### [PROMPT]
How many lines in the records below contain the string "Local", matching case exactly? Reply with the number alone.

### [PROVIDED RECORDS]
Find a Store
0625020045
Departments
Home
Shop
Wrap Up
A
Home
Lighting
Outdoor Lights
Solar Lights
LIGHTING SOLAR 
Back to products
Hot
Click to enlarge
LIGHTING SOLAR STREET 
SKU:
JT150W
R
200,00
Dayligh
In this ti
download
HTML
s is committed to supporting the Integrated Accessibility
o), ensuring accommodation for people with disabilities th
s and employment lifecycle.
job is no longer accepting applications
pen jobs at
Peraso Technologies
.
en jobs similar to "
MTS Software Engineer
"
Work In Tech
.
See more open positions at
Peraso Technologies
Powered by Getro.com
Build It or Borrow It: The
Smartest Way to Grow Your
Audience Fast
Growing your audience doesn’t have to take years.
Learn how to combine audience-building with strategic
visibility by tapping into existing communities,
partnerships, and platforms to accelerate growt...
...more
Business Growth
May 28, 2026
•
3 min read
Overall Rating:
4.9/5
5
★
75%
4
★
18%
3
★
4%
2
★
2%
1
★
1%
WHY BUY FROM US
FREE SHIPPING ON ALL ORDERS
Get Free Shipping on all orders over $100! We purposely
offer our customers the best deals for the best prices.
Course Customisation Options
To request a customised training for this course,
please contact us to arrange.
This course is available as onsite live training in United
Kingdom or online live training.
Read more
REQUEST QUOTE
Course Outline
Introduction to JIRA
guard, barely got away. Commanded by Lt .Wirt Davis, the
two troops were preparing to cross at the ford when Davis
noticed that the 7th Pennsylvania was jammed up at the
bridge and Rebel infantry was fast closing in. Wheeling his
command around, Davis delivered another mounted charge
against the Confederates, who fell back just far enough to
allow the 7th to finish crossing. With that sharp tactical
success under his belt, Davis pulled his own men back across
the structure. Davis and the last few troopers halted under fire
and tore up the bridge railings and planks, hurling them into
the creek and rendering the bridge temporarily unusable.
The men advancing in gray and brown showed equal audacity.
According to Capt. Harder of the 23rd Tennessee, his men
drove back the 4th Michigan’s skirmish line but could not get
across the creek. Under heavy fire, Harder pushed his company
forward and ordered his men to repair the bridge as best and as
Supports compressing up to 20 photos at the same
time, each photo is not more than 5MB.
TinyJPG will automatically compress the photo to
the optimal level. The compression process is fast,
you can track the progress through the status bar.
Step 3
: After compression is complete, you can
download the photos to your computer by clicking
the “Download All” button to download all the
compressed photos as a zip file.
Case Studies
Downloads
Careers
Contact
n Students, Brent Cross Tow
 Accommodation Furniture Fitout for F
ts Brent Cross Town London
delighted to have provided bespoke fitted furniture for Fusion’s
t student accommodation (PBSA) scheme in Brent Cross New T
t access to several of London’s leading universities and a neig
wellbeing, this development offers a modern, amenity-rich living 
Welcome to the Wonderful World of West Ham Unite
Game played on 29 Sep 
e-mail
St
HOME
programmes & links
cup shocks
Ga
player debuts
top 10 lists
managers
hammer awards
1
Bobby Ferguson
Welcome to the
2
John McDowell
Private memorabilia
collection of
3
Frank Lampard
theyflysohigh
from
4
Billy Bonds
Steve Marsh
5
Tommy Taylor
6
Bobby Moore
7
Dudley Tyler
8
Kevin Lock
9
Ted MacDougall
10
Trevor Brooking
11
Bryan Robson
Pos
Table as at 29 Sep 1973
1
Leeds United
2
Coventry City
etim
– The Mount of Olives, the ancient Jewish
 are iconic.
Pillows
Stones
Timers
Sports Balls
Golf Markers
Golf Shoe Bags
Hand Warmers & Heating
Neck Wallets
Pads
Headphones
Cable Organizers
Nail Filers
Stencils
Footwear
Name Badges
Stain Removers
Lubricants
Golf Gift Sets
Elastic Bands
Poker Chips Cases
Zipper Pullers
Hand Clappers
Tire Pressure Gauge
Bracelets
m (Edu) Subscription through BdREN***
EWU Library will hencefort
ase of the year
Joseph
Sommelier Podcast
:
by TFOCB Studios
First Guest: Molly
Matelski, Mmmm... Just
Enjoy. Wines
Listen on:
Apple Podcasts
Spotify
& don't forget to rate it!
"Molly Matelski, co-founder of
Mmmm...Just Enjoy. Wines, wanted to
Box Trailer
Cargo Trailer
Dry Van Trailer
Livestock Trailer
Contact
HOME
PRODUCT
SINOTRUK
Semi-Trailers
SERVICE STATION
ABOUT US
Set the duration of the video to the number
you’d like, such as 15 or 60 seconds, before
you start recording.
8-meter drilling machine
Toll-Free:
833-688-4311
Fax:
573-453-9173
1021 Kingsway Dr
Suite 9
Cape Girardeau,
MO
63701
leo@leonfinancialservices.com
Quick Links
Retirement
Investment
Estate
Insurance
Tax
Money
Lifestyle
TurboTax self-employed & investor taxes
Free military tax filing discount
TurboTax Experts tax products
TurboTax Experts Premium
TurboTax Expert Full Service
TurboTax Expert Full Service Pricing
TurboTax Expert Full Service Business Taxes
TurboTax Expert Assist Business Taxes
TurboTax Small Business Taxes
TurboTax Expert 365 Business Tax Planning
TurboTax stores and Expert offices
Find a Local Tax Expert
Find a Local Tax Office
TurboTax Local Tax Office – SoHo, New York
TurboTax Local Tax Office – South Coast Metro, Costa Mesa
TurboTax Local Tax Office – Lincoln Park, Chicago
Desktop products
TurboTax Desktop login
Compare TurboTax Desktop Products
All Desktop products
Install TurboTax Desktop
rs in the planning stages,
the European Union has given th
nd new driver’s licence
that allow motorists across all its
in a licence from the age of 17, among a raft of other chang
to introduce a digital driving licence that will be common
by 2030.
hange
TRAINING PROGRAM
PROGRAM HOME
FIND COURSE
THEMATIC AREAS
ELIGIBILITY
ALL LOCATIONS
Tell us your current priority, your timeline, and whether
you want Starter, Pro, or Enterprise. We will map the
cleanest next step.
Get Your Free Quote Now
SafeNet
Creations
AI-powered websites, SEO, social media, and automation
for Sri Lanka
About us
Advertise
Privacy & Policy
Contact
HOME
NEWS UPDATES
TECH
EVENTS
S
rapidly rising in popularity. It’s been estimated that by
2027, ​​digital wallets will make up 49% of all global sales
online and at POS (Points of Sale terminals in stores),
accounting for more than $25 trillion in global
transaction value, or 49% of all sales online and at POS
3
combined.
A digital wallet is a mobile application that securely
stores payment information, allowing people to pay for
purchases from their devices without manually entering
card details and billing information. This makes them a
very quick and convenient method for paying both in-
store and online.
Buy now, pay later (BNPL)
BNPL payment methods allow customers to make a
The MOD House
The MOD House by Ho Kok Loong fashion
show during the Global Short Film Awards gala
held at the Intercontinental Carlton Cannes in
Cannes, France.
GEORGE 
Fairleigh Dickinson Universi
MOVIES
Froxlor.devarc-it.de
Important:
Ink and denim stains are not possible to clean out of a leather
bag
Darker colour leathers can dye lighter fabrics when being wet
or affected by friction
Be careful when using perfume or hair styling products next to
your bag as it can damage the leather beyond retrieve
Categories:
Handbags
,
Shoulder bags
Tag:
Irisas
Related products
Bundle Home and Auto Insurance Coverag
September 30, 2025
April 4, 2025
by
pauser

### [RESULT FOR THIS EXERCISE]
5